The article highlights that while artificial intelligence (AI) offers powerful tools for personalised learning and administrative support, there is a significant risk that its adoption could widen existing educational inequalities rather than narrow them. Students in well-resourced schools often benefit first from new technologies, while those in under-funded, rural or disadvantaged settings may lag behind — lacking devices, internet access or trained teachers to deploy AI effectively.
Central to whether AI helps or harms equity is the role of teachers. The author argues that when teachers are properly trained, supported and involved in decision-making about AI tools, the benefits are more widely shared. In contrast, if teachers are sidelined, lack professional development or are simply given tools without context, AI may become another burden or even a source of bias and exclusion.

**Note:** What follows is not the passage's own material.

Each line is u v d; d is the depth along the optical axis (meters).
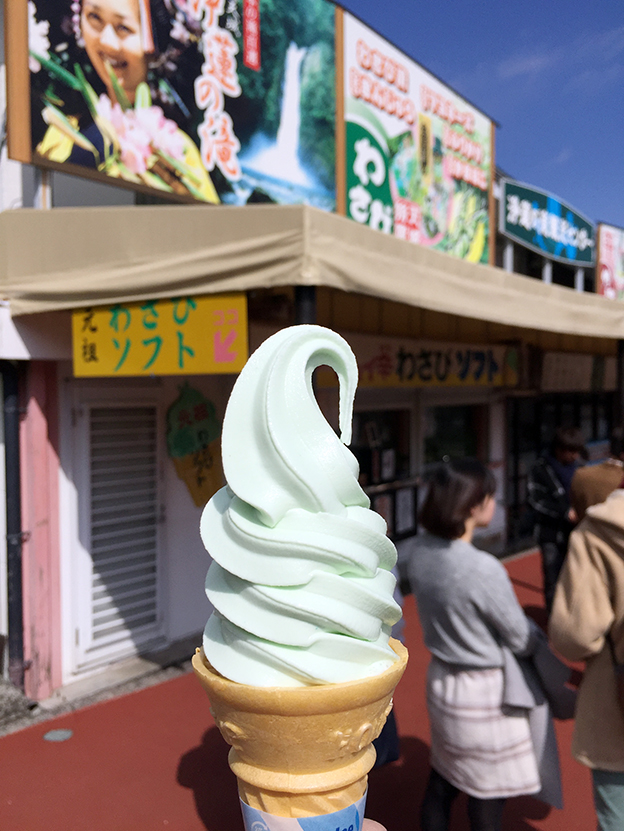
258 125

The article also discusses structural barriers: unequal infrastructure, lack of resources for teacher training, and policies that don’t account for local realities. Without addressing these, AI may reinforce patterns where advantaged students gain further acceleration, while students in less supported environments fall further behind. It underlines that AI is not a panacea — access, teacher competency and institutional support determine whether it becomes an equaliser or a divider.
In conclusion, the piece calls for deliberate action: investment in teacher training, equitable infrastructure, thoughtful policy and inclusive design of AI systems. The future impact of AI in education isn’t pre-dermined; what educators, policymakers and communities do now will shape whether it promotes opportunity or entrenches disadvantage.